**Text shown**
+ + +

Many of these camps, also known as War Relocation Centers, were little better than the temporary assembly centers. One report described the buildings as "tar paper-covered barracks of simple frame construction without plumbing or cooking facilities of any kind." Again, overcrowding was common.
As a result, disease became a major concern, including dysentery, malaria, and tuberculosis. This was problematic due to the chronic shortage of medical professionals and supplies, an issue that was not helped by the War Relocation Authority's decision to cap Japanese American medical professional's pay at $20 a month (about $315 in 2019 dollars), while Caucasian workers had no such restriction. As a comparison, Caucasian nurses earned $150 ($2,361) a month in one camp.
The U.S. government also administered loyalty questionnaires to incarcerated Japanese Americans with the ultimate goal of seeing whether they could be used as soldiers and to segregate "loyal" citizens from "disloyal" ones. The questionnaires often asked whether they would be willing to join the military and if they would completely renounce their loyalty to Japan. Due to fears of being drafted, general confusion, and justified anger at the U.S. government, thousands of Japanese Americans "failed" the loyalty questionnaire and were sent to the concentration camp at Tule Lake. When Roosevelt later signed a bill that would permit Japanese Americans to renounce their citizenship, 98 percent of the 5,589 who did were located at Tule Lake. Some apologists cite this an example of genuine disloyalty towards the U.S., but this argument clearly ignores the gross violation of Japanese Americans' rights. Later, it became clear that many of these renunciations had been made under duress, and nearly all of those who had renounced their citizenship sought to gain it back.
Since many children lived in the camps, they came equipped with schools. Of course, these schools weren't ideal — student-teacher ratios reached as high as 48:1, and supplies were limited. The irony of learning about American history and ideals was not lost on the students, one of whom wrote in an essay --
"They, the first generation [of Japanese immigrants], without the least knowledge of the English language nor the new surroundings, came to this land with the American pioneering spirit of resettling. ...Though undergoing many hardships, they did reach their goal only to be resettled by the order of evacuation under the emergency for our protection and public security."

+ + +

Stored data

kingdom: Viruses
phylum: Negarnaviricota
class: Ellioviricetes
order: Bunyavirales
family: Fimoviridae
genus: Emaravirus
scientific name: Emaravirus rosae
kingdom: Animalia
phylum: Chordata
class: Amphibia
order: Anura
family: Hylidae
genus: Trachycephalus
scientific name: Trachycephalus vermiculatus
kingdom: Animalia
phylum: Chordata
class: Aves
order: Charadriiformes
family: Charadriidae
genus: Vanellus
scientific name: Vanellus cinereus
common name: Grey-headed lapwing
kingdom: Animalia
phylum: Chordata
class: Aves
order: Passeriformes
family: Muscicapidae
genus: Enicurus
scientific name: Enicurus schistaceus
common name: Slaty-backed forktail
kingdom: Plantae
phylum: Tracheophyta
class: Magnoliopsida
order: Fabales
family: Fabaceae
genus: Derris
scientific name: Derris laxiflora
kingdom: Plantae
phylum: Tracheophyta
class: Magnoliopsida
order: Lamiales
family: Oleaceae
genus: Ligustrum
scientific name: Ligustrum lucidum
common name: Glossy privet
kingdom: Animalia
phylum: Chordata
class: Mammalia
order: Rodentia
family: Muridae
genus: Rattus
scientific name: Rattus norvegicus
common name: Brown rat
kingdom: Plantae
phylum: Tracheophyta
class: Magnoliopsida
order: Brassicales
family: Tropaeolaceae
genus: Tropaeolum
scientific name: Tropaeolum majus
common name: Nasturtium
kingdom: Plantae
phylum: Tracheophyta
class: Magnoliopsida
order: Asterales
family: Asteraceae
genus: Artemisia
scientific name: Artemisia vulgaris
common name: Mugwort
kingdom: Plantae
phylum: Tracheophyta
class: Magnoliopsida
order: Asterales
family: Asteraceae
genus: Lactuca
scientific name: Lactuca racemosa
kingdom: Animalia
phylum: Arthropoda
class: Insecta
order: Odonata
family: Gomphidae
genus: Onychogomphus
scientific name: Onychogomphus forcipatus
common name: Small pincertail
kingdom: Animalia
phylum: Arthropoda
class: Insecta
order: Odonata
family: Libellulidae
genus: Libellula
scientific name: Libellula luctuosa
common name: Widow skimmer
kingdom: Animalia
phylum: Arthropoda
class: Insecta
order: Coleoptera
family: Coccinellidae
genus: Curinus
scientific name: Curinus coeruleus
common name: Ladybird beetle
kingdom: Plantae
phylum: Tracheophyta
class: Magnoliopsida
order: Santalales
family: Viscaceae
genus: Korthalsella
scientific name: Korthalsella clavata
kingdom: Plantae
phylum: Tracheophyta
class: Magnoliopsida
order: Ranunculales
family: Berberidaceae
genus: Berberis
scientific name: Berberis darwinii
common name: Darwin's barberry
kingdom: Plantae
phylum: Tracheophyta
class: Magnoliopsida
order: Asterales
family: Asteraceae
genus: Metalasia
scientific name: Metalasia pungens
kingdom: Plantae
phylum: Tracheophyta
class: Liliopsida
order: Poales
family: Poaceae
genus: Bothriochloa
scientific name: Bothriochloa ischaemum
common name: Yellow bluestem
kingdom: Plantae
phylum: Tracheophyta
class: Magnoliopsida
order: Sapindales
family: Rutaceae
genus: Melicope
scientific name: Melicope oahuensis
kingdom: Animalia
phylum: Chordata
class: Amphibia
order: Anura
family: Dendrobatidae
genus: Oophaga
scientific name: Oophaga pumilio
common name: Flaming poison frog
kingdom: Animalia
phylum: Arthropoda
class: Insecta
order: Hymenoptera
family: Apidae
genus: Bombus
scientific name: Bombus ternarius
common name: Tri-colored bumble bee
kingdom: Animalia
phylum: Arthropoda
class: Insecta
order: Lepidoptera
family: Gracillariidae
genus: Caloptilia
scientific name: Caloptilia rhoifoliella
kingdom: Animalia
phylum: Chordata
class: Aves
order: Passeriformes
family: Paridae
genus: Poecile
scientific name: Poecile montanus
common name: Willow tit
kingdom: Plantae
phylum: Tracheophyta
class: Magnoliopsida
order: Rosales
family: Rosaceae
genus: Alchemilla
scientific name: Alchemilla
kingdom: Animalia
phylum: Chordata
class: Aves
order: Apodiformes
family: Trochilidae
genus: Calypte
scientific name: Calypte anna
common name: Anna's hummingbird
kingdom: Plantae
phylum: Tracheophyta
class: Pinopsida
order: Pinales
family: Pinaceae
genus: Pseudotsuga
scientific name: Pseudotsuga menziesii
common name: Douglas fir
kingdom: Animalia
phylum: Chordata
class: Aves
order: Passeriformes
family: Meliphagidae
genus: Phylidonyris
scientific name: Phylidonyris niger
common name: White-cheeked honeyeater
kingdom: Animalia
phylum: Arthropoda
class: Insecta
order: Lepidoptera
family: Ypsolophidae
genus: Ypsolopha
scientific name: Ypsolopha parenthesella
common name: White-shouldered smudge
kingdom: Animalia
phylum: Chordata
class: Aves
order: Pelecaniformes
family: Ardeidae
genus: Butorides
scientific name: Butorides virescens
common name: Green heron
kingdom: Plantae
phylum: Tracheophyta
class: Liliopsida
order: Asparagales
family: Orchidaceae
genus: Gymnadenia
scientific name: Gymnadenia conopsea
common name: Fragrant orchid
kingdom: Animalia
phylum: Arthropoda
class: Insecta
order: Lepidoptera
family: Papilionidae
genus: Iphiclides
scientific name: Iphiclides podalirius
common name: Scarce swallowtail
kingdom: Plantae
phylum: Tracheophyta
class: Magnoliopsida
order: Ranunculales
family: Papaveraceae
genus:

+ + +

**Task set**
**A)** According to the text on the Japanese American camps, how much were Japanese American medical professionals allowed to earn each month?
**B)** Update part of the text on the Japanese American camps, beginning at the words "As a result, disease" and stopping after "in one camp.", with "Caucasian" replaced by "European American".
**C)** Carry the text on the Japanese American camps forward from its final sentence.
This data has no connection to the text.

**Responses**
**A)** They were capped at $20 a month, about $315 in 2019 dollars.

**B)**
As a result, disease became a major concern, including dysentery, malaria, and tuberculosis. This was problematic due to the chronic shortage of medical professionals and supplies, an issue that was not helped by the War Relocation Authority's decision to cap Japanese American medical professional's pay at $20 a month (about $315 in 2019 dollars), while European American workers had no such restriction. As a comparison, European American nurses earned $150 ($2,361) a month in one camp.

**C)**
Potentially the best part of life in the camps — and the best way for determined prisoners to demonstrate their fundamental American-ness — was playing baseball. One camp even featured nearly 100 baseball teams. Former prisoner Herb Kurima recalled the importance of baseball in their lives in an interview with Christian Science Monitor. "I wanted our fathers, who worked so hard, to have a chance to see a ball game," he said. "Over half the camp used to come out to watch. It was the only enjoyment in the camps."
When the camps finally closed in 1945, the lives of the incarcerated Japanese Americans had been totally upended. Some were repatriated to Japan, while others settled in whichever part of the country they had been arbitrarily placed in. Those who wished to return to the West Coast were given $25 and a train ticket, but few had anything to return to. Many had sold their property to predatory buyers prior to being incarcerated, while theft had wiped out whatever else they had left behind. Many, many years later, the 1988 Civil Liberties Act mandated that each surviving victim be paid $20,000, though that seems like a small fine to pay for irrevocably changing the courses of more than 100,000 lives.